- _Requirement A_: In the records, reproduce only the part that opens with the line containing "family: Papilionidae" and closes with the line containing "common name: Eurasian teal", swapping "common name" for "vernacular name" and keeping everything else unchanged.

- _Source text_:
•••

Applying to Remove a License Disqualification (QLD)
In some circumstances, Queensland drivers who have been disqualified from driving for more than two years for traffic offences can apply to the court for the rest of the disqualification period to be removed. This is known as a section 131 application and is governed by section 131 of the Transport Operations (Road Use Management) Act 1995. This article deals with applying to remove a licence disqualification.
Who is eligible to apply to remove a licence disqualification?
To be eligible to make this application a person must have had their license suspended for a period of more than 2 years and have served 2 years of that disqualification period.
The court has said that the ability to apply to remove a licence disqualification provides an inducement to offenders to abide by the disqualification and avoid reoffending. If they do so, there is a reasonable likelihood that they will be given the opportunity to become licensed to drive again.
How do I apply to remove a licence disqualification?
To make an application to remove a licence disqualification, an application form must be filed with the court with supporting documentation such as an affidavit from the applicant, character references and confirmation of any rehabilitation that has been undertaken.
Such documentation must be served on the Commissioner of Police, who must be given at least 28 days’ notice of the hearing of the application. Generally, the police will conduct a character check after being served and prior to the court hearing by contacting the applicant’s neighbours to confirm that the applicant has remained trouble-free and most significantly, not driven a vehicle during the disqualification period.
If the disqualification order was made by a Magistrate in the Magistrates Court, then the applicant must attend and file their application at the Magistrates Court in the area in which the applicant resides. If the disqualification order was made by a Judge in the District Court or Supreme Court then the application to remove the licence disqualification must be made to the District Court or Supreme Court in the area in which the applicant resides.

•••

- _Requirement B_:
Answer these questions using the article on removing a license disqualification.
(i) How many days' notice of the hearing must the Commissioner of Police be given?
(ii) Which section of which Act governs this kind of application?
(iii) How much of the disqualification period must a person have served to be eligible?

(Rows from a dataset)
•••

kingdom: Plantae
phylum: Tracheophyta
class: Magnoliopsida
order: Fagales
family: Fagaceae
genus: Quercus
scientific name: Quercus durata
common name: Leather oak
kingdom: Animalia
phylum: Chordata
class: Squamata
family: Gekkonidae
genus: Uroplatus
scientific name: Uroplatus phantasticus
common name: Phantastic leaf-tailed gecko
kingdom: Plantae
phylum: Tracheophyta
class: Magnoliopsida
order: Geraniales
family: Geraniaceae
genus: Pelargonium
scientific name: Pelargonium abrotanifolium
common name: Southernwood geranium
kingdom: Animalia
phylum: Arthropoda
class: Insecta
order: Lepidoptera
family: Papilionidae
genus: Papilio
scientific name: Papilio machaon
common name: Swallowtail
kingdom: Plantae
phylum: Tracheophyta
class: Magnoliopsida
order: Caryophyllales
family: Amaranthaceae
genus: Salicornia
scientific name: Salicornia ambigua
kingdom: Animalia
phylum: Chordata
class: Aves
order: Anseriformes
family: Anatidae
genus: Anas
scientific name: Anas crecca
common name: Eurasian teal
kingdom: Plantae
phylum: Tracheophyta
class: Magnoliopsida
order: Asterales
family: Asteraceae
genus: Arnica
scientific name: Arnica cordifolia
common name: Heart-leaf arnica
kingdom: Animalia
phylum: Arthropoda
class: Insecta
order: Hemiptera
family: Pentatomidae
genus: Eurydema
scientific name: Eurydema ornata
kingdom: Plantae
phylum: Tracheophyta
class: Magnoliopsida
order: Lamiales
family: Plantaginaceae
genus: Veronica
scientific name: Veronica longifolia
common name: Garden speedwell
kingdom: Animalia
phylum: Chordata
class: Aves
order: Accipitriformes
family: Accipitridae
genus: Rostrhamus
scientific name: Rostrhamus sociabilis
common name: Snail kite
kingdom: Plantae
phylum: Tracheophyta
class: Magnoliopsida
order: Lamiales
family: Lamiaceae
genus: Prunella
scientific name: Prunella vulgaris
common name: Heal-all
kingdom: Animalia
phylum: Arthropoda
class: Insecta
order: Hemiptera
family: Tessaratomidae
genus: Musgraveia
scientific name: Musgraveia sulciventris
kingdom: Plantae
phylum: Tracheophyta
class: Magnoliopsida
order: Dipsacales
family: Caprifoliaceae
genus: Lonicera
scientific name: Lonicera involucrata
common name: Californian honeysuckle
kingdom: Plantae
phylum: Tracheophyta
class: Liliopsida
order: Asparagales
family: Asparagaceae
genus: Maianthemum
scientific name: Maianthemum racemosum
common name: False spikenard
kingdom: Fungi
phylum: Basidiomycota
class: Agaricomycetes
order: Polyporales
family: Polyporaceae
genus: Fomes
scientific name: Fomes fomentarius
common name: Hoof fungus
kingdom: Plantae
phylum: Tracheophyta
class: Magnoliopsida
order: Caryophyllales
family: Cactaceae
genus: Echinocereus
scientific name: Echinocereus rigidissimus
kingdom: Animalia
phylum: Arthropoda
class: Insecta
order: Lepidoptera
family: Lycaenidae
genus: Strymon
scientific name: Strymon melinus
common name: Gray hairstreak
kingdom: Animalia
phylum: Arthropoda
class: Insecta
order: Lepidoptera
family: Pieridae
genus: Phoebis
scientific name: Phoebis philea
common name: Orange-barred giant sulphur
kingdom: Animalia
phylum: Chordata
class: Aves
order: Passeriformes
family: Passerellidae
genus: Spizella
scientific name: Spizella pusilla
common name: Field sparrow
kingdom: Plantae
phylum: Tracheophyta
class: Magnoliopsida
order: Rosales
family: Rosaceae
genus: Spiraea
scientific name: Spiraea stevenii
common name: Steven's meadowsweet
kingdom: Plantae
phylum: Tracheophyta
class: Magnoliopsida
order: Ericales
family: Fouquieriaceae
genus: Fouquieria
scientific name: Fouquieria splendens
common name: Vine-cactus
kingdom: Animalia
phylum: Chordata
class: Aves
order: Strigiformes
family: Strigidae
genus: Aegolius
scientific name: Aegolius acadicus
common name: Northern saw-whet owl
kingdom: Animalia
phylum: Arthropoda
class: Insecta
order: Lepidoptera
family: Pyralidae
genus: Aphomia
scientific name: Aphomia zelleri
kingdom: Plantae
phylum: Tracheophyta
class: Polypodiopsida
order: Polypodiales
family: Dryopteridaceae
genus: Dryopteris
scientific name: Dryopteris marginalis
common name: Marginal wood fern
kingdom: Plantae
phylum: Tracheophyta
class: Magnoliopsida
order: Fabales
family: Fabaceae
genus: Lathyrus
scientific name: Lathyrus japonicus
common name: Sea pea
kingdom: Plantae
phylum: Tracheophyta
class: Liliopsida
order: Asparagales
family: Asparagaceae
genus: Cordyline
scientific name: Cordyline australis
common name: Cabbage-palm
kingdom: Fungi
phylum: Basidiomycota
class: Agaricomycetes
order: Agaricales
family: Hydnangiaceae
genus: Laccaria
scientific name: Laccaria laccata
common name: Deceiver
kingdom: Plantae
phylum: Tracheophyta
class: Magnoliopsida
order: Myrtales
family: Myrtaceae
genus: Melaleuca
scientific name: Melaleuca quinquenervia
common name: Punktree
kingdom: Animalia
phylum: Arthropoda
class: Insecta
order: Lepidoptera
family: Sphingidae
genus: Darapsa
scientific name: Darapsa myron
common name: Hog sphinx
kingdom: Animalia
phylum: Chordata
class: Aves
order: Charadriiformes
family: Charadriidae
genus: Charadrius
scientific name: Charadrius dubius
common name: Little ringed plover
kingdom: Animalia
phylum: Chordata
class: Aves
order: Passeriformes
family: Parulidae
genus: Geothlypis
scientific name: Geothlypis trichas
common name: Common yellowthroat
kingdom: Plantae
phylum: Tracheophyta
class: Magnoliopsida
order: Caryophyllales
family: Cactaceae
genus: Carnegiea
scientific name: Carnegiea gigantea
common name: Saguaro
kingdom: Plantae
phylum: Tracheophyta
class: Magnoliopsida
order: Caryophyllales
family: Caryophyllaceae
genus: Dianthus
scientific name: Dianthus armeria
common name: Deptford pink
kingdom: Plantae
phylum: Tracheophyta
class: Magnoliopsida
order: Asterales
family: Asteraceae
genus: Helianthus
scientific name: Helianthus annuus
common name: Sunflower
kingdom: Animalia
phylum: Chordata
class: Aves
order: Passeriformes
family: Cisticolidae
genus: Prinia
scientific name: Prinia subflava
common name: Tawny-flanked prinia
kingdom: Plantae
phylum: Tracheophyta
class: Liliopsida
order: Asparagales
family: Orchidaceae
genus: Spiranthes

•••

- _Written answer A_:
family: Papilionidae
genus: Papilio
scientific name: Papilio machaon
vernacular name: Swallowtail
kingdom: Plantae
phylum: Tracheophyta
class: Magnoliopsida
order: Caryophyllales
family: Amaranthaceae
genus: Salicornia
scientific name: Salicornia ambigua
kingdom: Animalia
phylum: Chordata
class: Aves
order: Anseriformes
family: Anatidae
genus: Anas
scientific name: Anas crecca
vernacular name: Eurasian teal

- _Written answer B_:
(i) At least 28 days.
(ii) Section 131 of the Transport Operations (Road Use Management) Act 1995.
(iii) 2 years.